Myślę że w innych miastach niż Warszawa ten napis tylko trochę się różni – w ostatnim członie, ale sens jest podobny.
Już opowiadałam Państwu – choćby w ”Myślach na dobry dzień” - o rodzinnym kibicowaniu, wprowadzaniu młodego pokolenia w tajniki tej męskiej rozrywki, więc nie będę się tu powtarzała. W każdej rodzinie, gdzie są mężczyźni, jakoś ten temat się przewija.

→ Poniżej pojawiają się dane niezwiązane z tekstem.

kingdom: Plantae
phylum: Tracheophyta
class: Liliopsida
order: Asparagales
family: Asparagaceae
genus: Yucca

Nie chcę przez to powiedzieć, że Panie nie kibicują sportowcom, ale na pewno nie jest to kibicowanie tak kultowe, jak w przypadku panów. Tu dodam, że nie uważam za kibicowanie tak zwanych cheerleaderek, bo to oddzielny temat i jestem zbyt starej daty, by zachwycać się tym że kobiety są wykorzystywane jako przerywniki w meczach. To uwłacza mojej kobiecej dumie, i tyle.
Oczywiście sama będę śledziła rozgrywki piłkarskie, bo przede wszystkim uwielbiam telewizję „na żywo”. A już szczególnie wszelkie zawody sportowe. To, że mamy w tym roku Euro 2012 w Polsce, jakoś przyćmiło letnie Igrzyska Olimpijskie w Londynie. Przynajmniej do mnie one mniej docierają. A przecież zawsze się pasjonowałam tymi Igrzyskami, kiedyś potrafiłam nawet wziąć urlop, gdy były nocne transmisje z Olimpiady na innym kontynencie. Najszlachetniejszym ze sportów w moim mniemaniu jest przecież lekkoatletyka, gdzie człowiek owszem – ściga się z drugim człowiekiem, ale też z własnymi ograniczeniami. Wyżej, dalej i szybciej – oto sens tych zmagań. Niestety, część czasu trwania Olimpiady w Londynie będę na wakacjach, nad morzem. Z pewnością mój wnuk będzie bił wtedy rekordy na piasku w skoku w dal, w rzucaniu łopatką – jako oszczepem czy w biegach do falochronu i z powrotem, kto szybciej. Ale przecież i najwięksi mistrzowie zaczynali od małych rzeczy, nieprawdaż?